**Activities:**
**A.** Answer these from the page on the 2018 hurling final:
(i) Who refereed the match?
(ii) How many people attended?
(iii) Which numbered final of the All-Ireland Senior Hurling Championship was it?
**B.** From the page on the 2018 hurling final, pull out the text between "- Attendance: 82,300" and "the All-Ireland Senior Hurling Championship.", inclusive.

**Document segment:**
2018 All-Ireland Senior Hurling Championship final
- Event: 2018 All-Ireland Senior Hurling Championship
| Galway | Limerick |
| 2–18 | 3–16 |
- Date: 19 August 2018
- Venue: Croke Park, Dublin
- Man of the Match: Kyle Hayes
- Referee: James Owens (Wexford)
- Attendance: 82,300
- Weather: 22 °C, cloudy

= 2018 All-Ireland Senior Hurling Championship final =

The 2018 All-Ireland Senior Hurling Championship final was a hurling match played at Croke Park in Dublin on 19 August 2018 between Galway and Limerick, the culmination of the 2018 All-Ireland Senior Hurling Championship. It was the 131st final of that sport's primary competition, the All-Ireland Senior Hurling Championship.

**Material provided:**
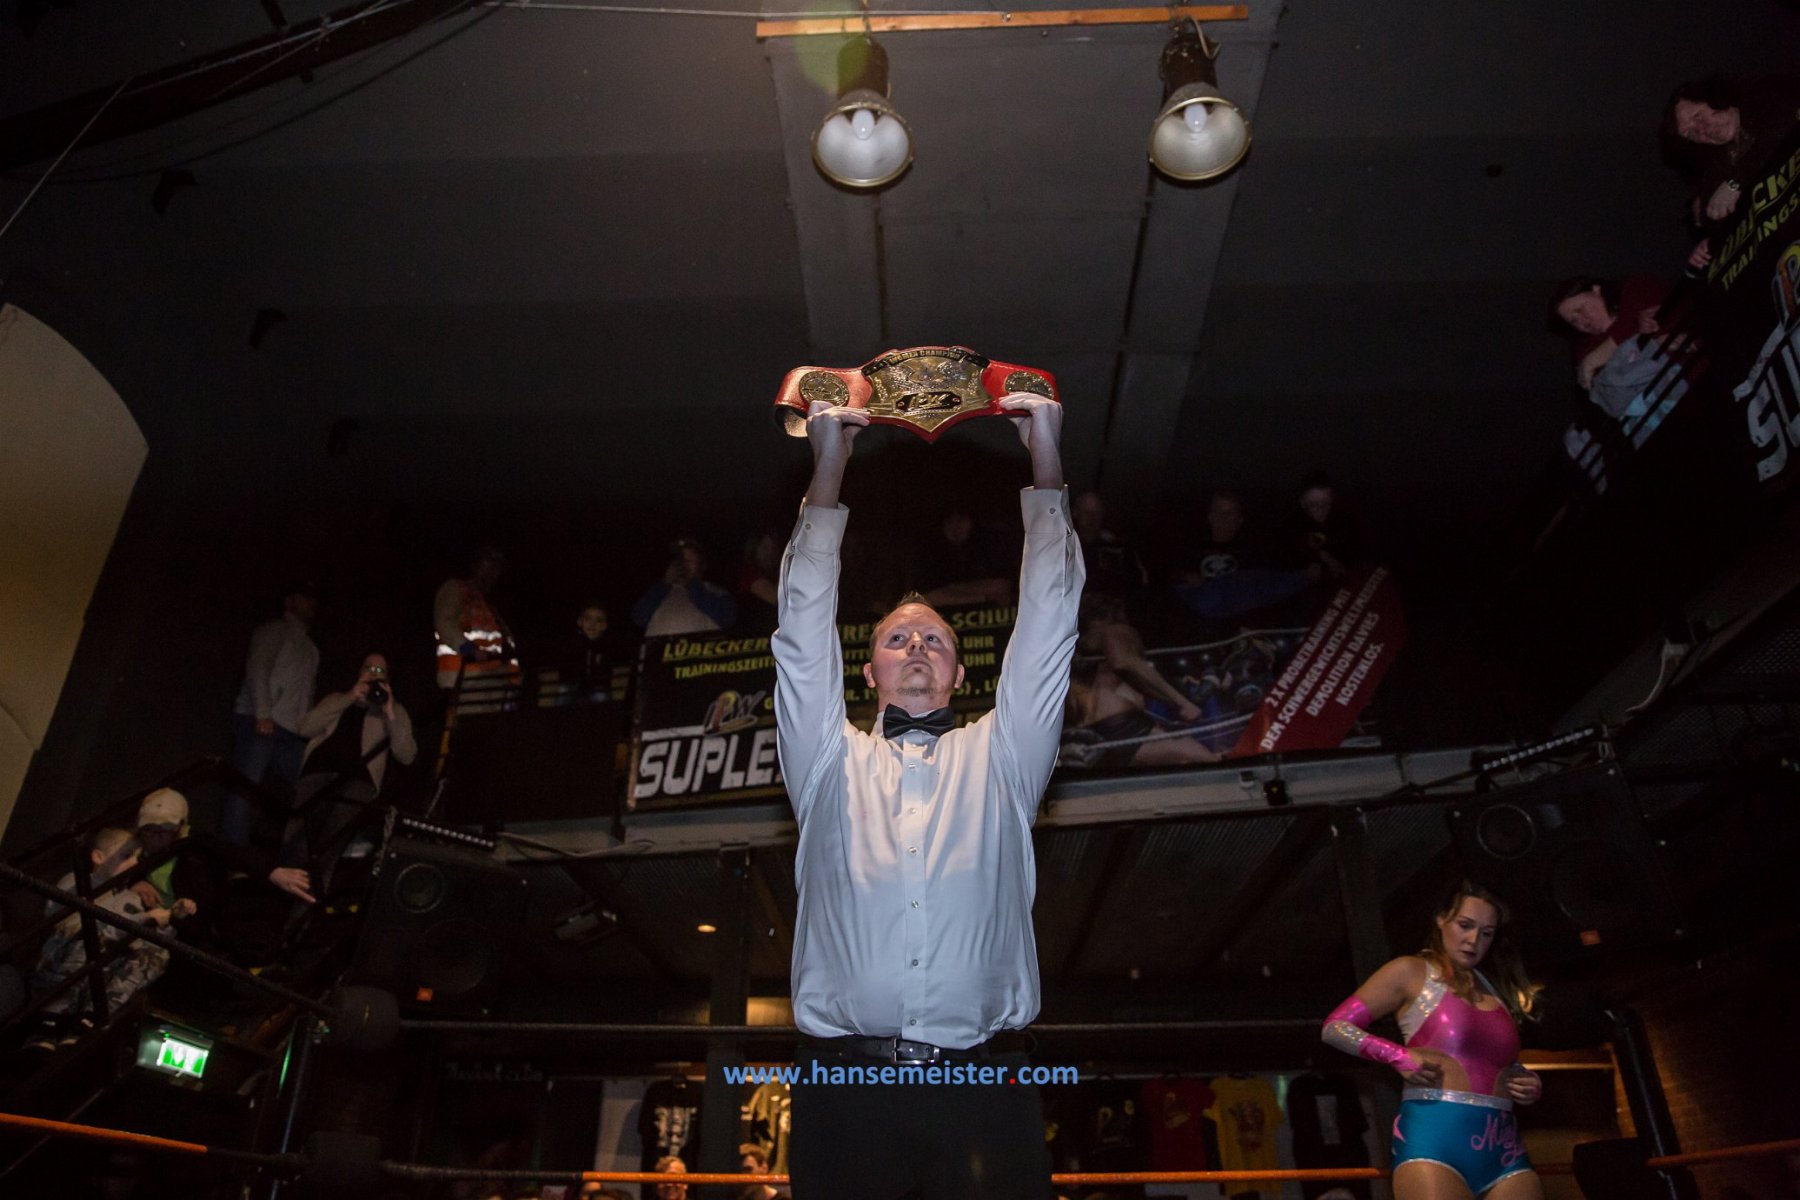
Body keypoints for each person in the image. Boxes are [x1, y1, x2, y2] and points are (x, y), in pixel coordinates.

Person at [772, 392, 1079, 1200]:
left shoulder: (1002, 758)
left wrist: (1044, 457)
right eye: (896, 638)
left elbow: (1050, 624)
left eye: (934, 637)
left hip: (986, 1085)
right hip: (843, 1090)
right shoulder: (827, 761)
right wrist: (829, 466)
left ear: (959, 669)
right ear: (868, 669)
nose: (915, 644)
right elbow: (799, 632)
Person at [1320, 881, 1544, 1200]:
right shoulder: (1410, 971)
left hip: (1505, 1150)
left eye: (1486, 933)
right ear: (1441, 919)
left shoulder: (1495, 988)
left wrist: (1527, 1081)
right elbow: (1335, 1027)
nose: (1473, 940)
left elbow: (1496, 1060)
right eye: (1464, 925)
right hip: (1434, 1147)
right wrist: (1397, 1055)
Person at [26, 828, 187, 1049]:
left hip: (97, 976)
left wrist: (171, 920)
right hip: (59, 971)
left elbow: (140, 935)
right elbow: (74, 927)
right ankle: (49, 1021)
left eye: (137, 857)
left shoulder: (130, 898)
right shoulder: (76, 882)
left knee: (154, 953)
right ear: (98, 857)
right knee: (88, 937)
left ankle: (91, 1016)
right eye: (126, 856)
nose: (134, 863)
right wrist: (143, 919)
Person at [286, 654, 418, 894]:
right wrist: (349, 697)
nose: (374, 673)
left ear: (388, 679)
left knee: (329, 847)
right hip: (316, 773)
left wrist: (389, 711)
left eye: (380, 670)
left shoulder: (394, 709)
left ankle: (308, 906)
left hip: (358, 783)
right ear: (359, 672)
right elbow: (305, 728)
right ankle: (284, 895)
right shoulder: (337, 699)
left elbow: (407, 755)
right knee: (297, 842)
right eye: (369, 668)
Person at [1062, 594, 1216, 771]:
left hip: (1087, 732)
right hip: (1123, 727)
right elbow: (1124, 663)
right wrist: (1182, 702)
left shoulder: (1078, 648)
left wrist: (1174, 702)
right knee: (1209, 761)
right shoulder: (1113, 631)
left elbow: (1131, 675)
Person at [224, 581, 320, 845]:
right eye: (304, 596)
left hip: (290, 732)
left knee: (304, 786)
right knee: (246, 787)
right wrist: (263, 712)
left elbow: (306, 695)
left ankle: (291, 849)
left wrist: (306, 729)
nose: (311, 603)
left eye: (313, 598)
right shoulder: (274, 631)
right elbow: (258, 668)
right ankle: (231, 850)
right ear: (290, 601)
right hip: (261, 721)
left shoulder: (312, 650)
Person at [1663, 75, 1800, 232]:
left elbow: (1780, 130)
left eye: (1698, 116)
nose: (1701, 130)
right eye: (1690, 133)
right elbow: (1711, 213)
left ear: (1715, 98)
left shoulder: (1762, 93)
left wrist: (1734, 184)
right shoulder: (1721, 161)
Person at [1549, 275, 1673, 392]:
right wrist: (1653, 343)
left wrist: (1594, 359)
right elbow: (1607, 386)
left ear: (1596, 290)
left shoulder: (1636, 290)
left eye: (1580, 309)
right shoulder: (1586, 350)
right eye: (1573, 321)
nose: (1581, 320)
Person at [435, 546, 520, 706]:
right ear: (475, 565)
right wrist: (470, 650)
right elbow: (444, 622)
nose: (492, 571)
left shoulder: (490, 606)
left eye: (496, 567)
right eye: (487, 564)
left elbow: (508, 647)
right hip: (466, 679)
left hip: (493, 681)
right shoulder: (456, 589)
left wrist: (513, 681)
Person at [633, 537, 738, 637]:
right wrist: (664, 584)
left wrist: (692, 585)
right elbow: (639, 617)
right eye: (681, 560)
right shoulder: (661, 591)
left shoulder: (714, 590)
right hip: (658, 649)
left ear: (701, 564)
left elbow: (727, 618)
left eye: (690, 560)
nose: (684, 565)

**Responses per task:**
**A.**
(i) James Owens (Wexford)
(ii) 82,300
(iii) The 131st

**B.**
- Attendance: 82,300
- Weather: 22 °C, cloudy

= 2018 All-Ireland Senior Hurling Championship final =

The 2018 All-Ireland Senior Hurling Championship final was a hurling match played at Croke Park in Dublin on 19 August 2018 between Galway and Limerick, the culmination of the 2018 All-Ireland Senior Hurling Championship. It was the 131st final of that sport's primary competition, the All-Ireland Senior Hurling Championship.